Your humble blogposter used to write almost exclusively about public K-12 education in New Mexico, but it became, for me, at least a tiny bit like that last scene of Polanski’s “Chinatown.”
No, it didn’t include anybody getting shot and wasn’t filmed on rain-slicked streets in an Art Deco Los Angeles. Yet the famous last line “Forget it Jake, it’s Chinatown” sums up a great deal about, well, everything, but in this case it also poignantly captures my internal struggle with the incredible highs and metaphorical .38 slugs to the eye teaching K-12 in New Mexico holds for me and my fellow practitioners.
As you may know, I got out of “Chinatown” at the end of last semester, and will save for another time the personal ramifications of having done so. Except pointing out that this is my first post on education in over two months. And I enter this hot and emotionally scalding water with even less than a fully dipped toe.
KOB’s Chris Ramirez had a piece of reportage about 61 hours ago, one involving changes in how the New Mexico Public Education Department (PED) audit the school district calculation of what are known as “ancillary” Special Education positions. These ancillary jobs are numerous and include, for example, school social workers. Special Education social workers are mental health professionals who work with identified Special Education (SpEd) students who have such service proscribed on their Individual Education Plan (IEP).
Just to take a hypothetical, say a rather “involved” (that’s the typical term employed) SpEd student receives 24 hours of instruction from trained SpEd teachers. The *student’s IEP might also call for 4 hours of social work services a month, and the social work positional FTE is calculated from the accumulation of students with social work hours on their IEPs.
And PED says school districts around New Mexico are rampantly overbilling PED in their calculations. The money quote, literally, from PED Secretary Hanna Skandera:
“Let me give you an example. Perhaps they were to fund a social worker who will work with a student with special needs,” Skandera said. “That social worker spent three hours of their time with the special needs student – not 40 hours – so that worker may be serving other students, but ones with special needs.”
This quote is interesting on several levels. Just taking two considerations, it’s notable that: 1. Skandera’s hyperbole (3 hrs. v. 40 hrs.) is so outrageous and unrealistic, it seems to reflect a level of anger firmly in the “bureaucratic road rage” category; 2. She gets the total wrong, perhaps deliberately, with use of “40 hours.” Such calculations are based on 35 hours, not 40, but who’s counting?
Well, PED is, and that counting is evidently leading to districts losing funding. As the KOB story notes, Albuquerque Public Schools (APS) looks to lose $18m. That’s well more than the combined cost of the controversial APS employee health clinic and reverting its high school schedule to the previous, sane, configuration. That figure is, okay, I’m not teaching middle school any more, so I can say this, a shitload of money.
Such a shitload (and yes, I am rather enjoying being able to write “shitload” here), that you’d think other news entities around Burque and New Mexico would be following up on the story, even if that follow-up consisted of correcting the KOB story for details, or another one of those “we can’t believe APS is so stupid/corrupt” angles, or even reporting that such a sizable funding cut doesn’t exist at all. Because right now, and for 61 hours, the only thing APS taxpayers know is that their school district is to be even more hurting for cash than was previously thought.
And that seems like a news story, doesn’t it?

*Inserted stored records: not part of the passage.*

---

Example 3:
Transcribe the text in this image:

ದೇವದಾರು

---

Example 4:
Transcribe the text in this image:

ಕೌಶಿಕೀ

Which was always a big part of the “Forget it Jake, it’s Chinatown” soul-crushing experience for your humble blogposter. Don’t more people need to know more about this stuff? Don’t we need to ask more and more highly informed, in-depth questions to our K-12 educational leadership in this state? Are we just gonna stop after hearing we lost $18m because Hanna Skandera says so?
As I mentioned earlier, this is a very tiny toe dip in some very emotionally scalding water. So that I might begin treatment on the “toe,” let me just close by throwing out a few links regarding this situation. Maybe somebody else out there is willing to “cannonball” fully into the pool. I’ll just give you, poor sucker, the diving board:
- Here’s a recent online PowerPoint which evidently is the training basis for the new auditing formula;
- Immediately after being appointed PED Secretary in December 2010, Hanna Skandera made 2011 a big year in trying to change how ancillary positions were calculated:
- Here’s a 2011 Legislative Education Study Committee (LESC) memo outlining Skandera’s effort to uncover why ancillary allocations jumped significantly in the previous year.
- Here’s a 2011 PED bill analysis crafted in response to SB 142 of that year, legislation sponsored by Senator Cynthia Nava (who happened to be LESC Vice-Chair) to change how ancillary FTE were calculated.
- Here’s a LESC report from later in 2011 which includes the following (p. 3): “The formula incentivizes districts to identify high levels of class C or D special education (SpEd) students. These SpEd designations distribute more money through the formula and discourage preventative district interventions that keep children out of special education programs. The SpEd funding structure also incentivizes over-hiring of ancillary staff.”
- And here’s the latest online version of how PED wants districts to calculate “related service” (think “ancillary”) FTE
I double-dog dare you to dive in. Triple-dog.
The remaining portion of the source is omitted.